### Instructions to follow
Leaving out every picture, transcribe the lines from the line that contains "basket: present [285,248,317,302]" to the end of the entries below, both ends included.

### Records for processing
- Opening Delimiter -
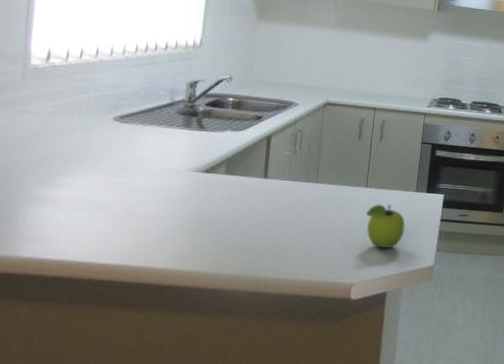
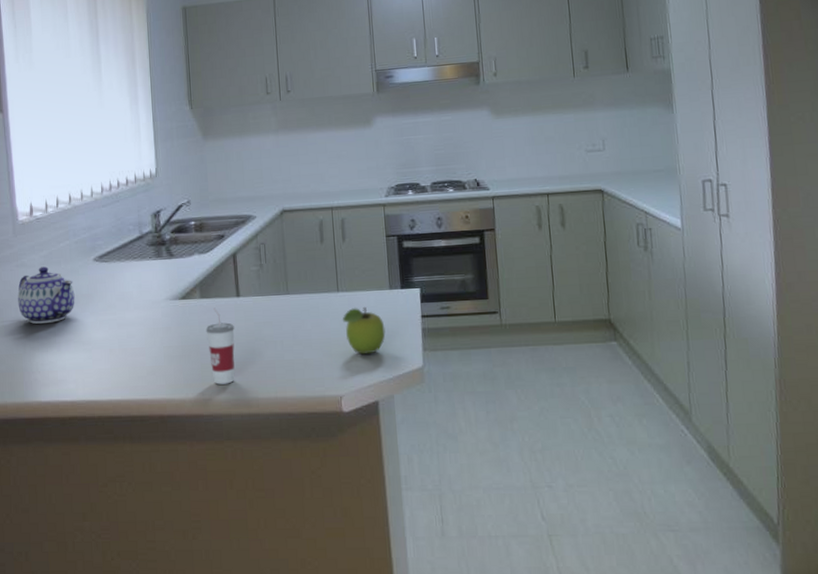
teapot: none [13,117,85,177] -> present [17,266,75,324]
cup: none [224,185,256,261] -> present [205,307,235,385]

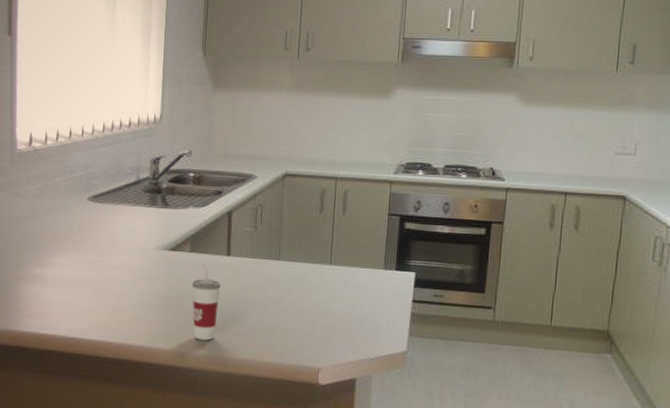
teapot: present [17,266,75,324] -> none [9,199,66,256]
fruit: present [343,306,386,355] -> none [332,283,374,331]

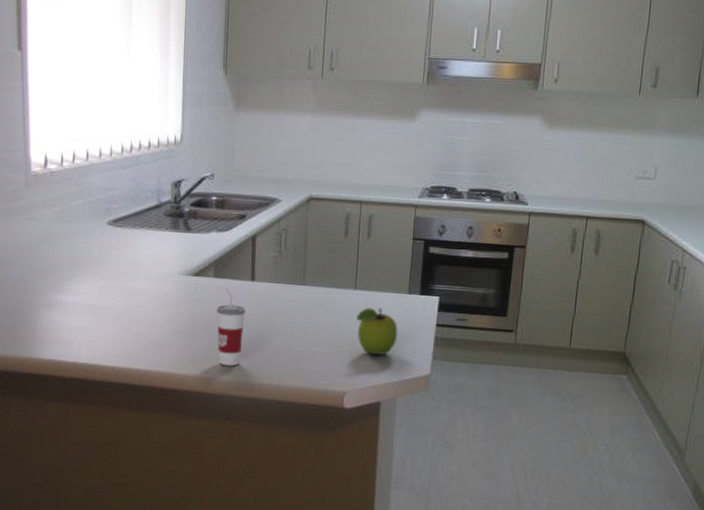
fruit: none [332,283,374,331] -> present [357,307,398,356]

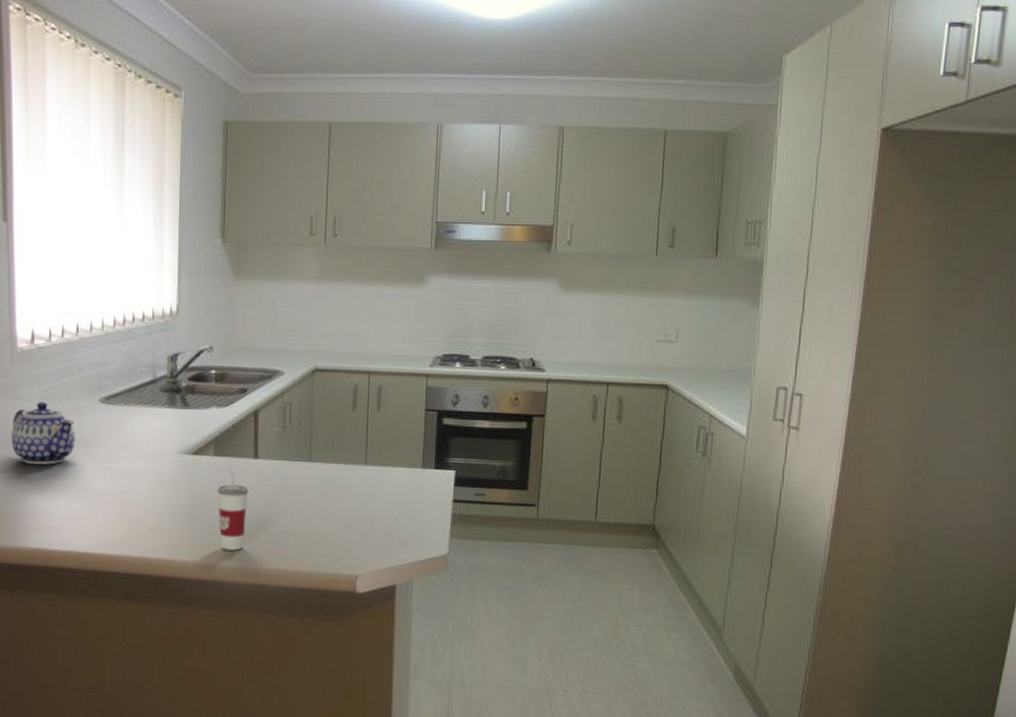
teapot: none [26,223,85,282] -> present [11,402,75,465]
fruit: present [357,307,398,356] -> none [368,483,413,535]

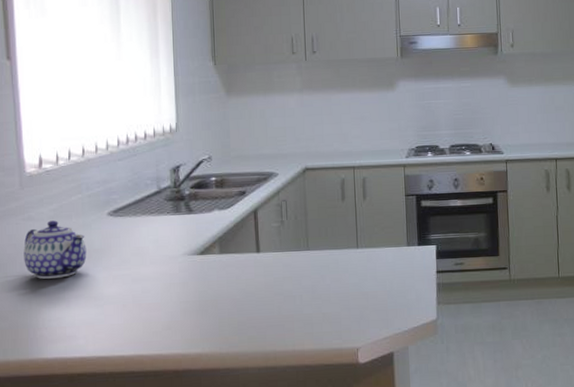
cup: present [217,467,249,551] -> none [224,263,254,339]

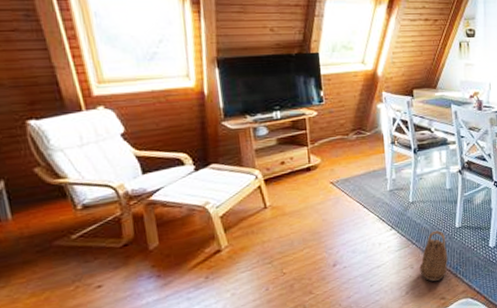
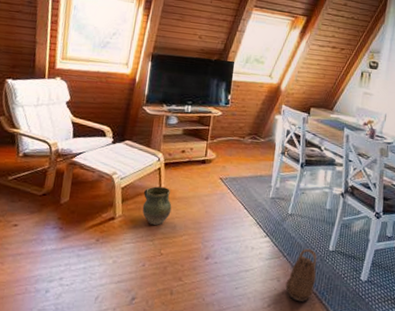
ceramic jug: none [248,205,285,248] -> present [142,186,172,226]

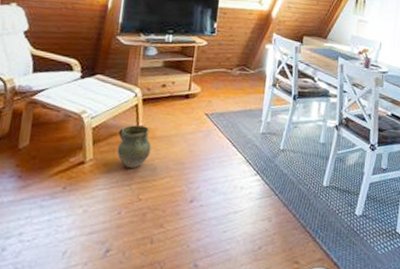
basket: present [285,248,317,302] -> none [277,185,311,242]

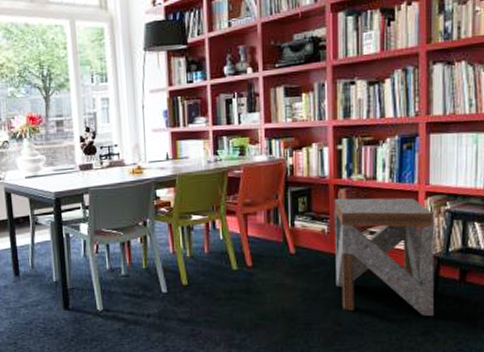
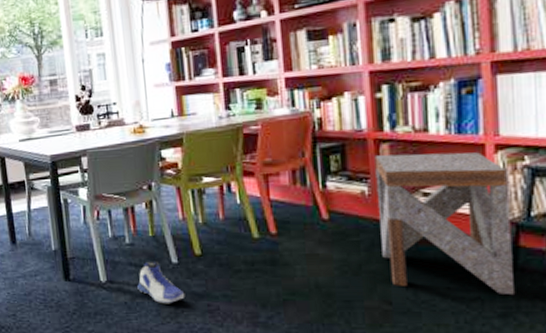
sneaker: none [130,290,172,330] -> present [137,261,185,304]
- Closing Delimiter -
### Solution to this task
basket: present [285,248,317,302] -> none [277,185,311,242]

sneaker: none [130,290,172,330] -> present [137,261,185,304]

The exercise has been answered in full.